» **Exercise directions**
Your output should be exactly the lines from the one containing "[facebookurl]: https://www.facebook.com/onelangteam" through the final line of the records, both included, with every picture left out.

Stored items:
____________________

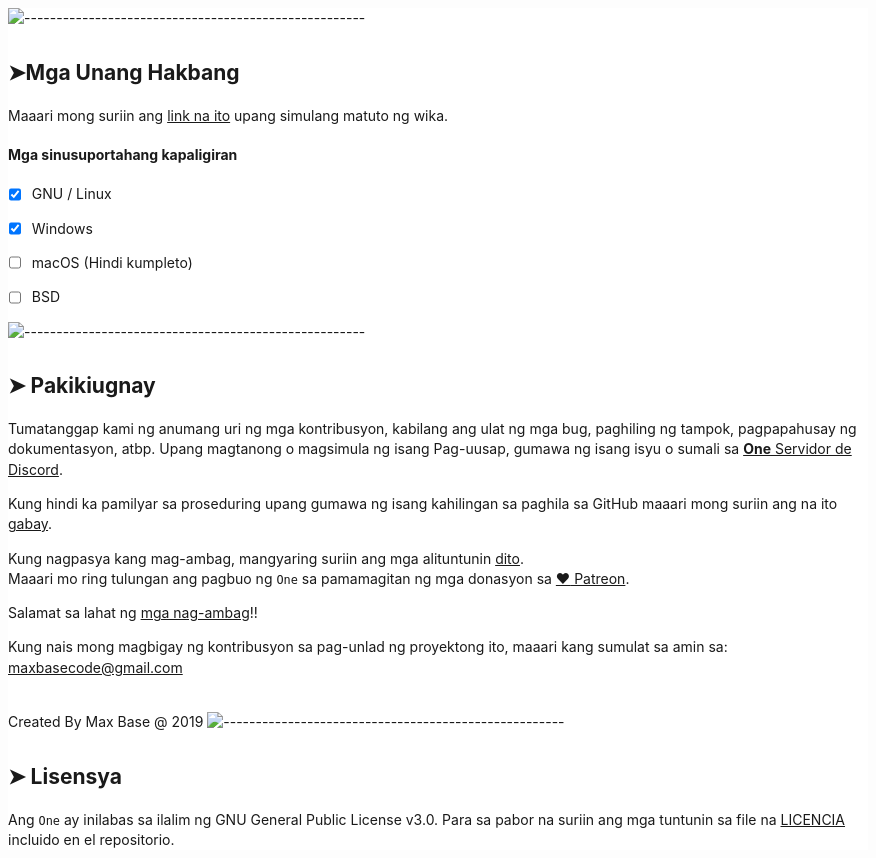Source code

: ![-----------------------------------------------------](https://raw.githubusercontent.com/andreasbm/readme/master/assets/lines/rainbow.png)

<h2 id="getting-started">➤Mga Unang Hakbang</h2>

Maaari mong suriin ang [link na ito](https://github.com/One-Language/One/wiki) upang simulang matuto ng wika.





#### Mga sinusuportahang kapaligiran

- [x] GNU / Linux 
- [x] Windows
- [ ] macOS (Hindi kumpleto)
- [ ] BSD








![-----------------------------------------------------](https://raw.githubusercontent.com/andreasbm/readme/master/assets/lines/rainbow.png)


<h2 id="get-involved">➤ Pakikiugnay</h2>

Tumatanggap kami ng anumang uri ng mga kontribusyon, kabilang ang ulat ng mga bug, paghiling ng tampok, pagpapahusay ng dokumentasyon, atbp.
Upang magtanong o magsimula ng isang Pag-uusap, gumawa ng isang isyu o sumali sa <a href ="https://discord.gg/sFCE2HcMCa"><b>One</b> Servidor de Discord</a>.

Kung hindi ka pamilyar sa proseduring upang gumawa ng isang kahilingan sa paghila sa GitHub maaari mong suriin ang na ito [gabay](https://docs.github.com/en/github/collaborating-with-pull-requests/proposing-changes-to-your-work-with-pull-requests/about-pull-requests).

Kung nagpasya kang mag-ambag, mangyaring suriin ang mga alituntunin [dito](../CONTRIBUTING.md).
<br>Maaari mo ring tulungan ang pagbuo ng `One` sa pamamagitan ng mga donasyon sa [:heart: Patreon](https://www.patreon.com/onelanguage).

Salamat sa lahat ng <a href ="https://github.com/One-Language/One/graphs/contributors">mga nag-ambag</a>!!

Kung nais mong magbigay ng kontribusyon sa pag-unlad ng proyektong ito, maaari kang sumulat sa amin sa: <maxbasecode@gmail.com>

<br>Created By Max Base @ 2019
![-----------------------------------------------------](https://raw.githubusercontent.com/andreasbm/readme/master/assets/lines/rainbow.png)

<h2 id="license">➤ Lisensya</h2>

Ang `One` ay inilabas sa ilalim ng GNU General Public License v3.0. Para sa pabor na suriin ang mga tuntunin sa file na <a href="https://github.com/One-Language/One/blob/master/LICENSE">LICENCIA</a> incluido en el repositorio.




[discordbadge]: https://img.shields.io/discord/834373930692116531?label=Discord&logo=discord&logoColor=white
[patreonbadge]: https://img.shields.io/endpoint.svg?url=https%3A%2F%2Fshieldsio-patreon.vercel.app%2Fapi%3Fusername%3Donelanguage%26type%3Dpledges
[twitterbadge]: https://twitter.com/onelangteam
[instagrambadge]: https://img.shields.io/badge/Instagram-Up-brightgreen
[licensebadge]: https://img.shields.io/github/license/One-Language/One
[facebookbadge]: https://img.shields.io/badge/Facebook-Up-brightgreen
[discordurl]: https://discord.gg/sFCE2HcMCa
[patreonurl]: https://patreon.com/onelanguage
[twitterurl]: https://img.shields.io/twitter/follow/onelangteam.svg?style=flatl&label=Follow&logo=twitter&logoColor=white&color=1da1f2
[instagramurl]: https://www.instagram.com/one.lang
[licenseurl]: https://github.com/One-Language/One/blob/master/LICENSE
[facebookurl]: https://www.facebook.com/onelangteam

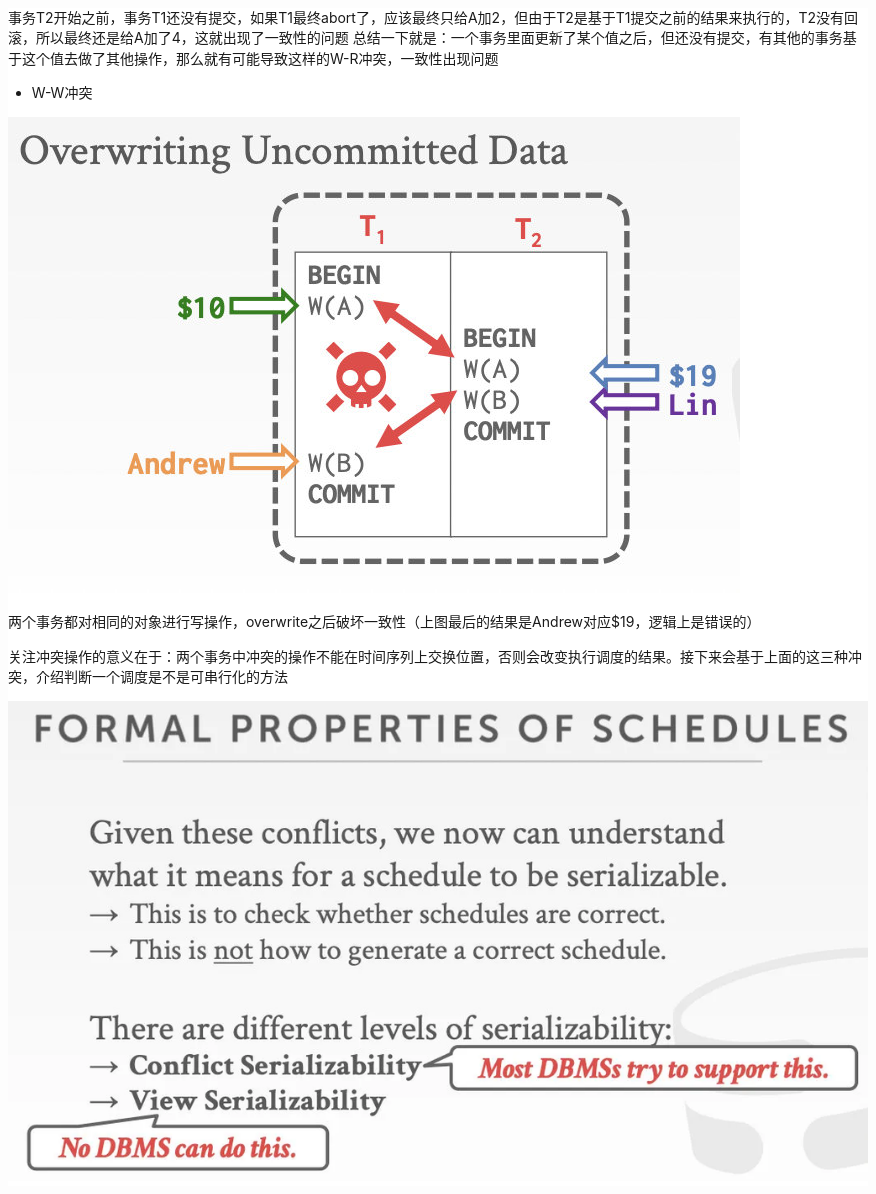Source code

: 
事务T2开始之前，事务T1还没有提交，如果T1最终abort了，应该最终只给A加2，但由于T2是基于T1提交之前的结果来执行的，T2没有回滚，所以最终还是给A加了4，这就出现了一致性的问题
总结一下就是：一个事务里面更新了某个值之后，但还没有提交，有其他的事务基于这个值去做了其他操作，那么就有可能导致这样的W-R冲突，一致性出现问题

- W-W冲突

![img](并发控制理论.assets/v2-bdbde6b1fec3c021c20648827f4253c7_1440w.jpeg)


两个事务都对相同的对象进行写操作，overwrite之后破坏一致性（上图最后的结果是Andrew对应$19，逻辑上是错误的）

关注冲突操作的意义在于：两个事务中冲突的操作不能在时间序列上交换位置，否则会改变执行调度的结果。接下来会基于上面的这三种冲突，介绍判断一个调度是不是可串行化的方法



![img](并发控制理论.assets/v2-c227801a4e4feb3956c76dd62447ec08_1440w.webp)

____________________

» **Solution to this task**
[facebookurl]: https://www.facebook.com/onelangteam

Source code

: 
事务T2开始之前，事务T1还没有提交，如果T1最终abort了，应该最终只给A加2，但由于T2是基于T1提交之前的结果来执行的，T2没有回滚，所以最终还是给A加了4，这就出现了一致性的问题
总结一下就是：一个事务里面更新了某个值之后，但还没有提交，有其他的事务基于这个值去做了其他操作，那么就有可能导致这样的W-R冲突，一致性出现问题

- W-W冲突

![img](并发控制理论.assets/v2-bdbde6b1fec3c021c20648827f4253c7_1440w.jpeg)


两个事务都对相同的对象进行写操作，overwrite之后破坏一致性（上图最后的结果是Andrew对应$19，逻辑上是错误的）

关注冲突操作的意义在于：两个事务中冲突的操作不能在时间序列上交换位置，否则会改变执行调度的结果。接下来会基于上面的这三种冲突，介绍判断一个调度是不是可串行化的方法



![img](并发控制理论.assets/v2-c227801a4e4feb3956c76dd62447ec08_1440w.webp)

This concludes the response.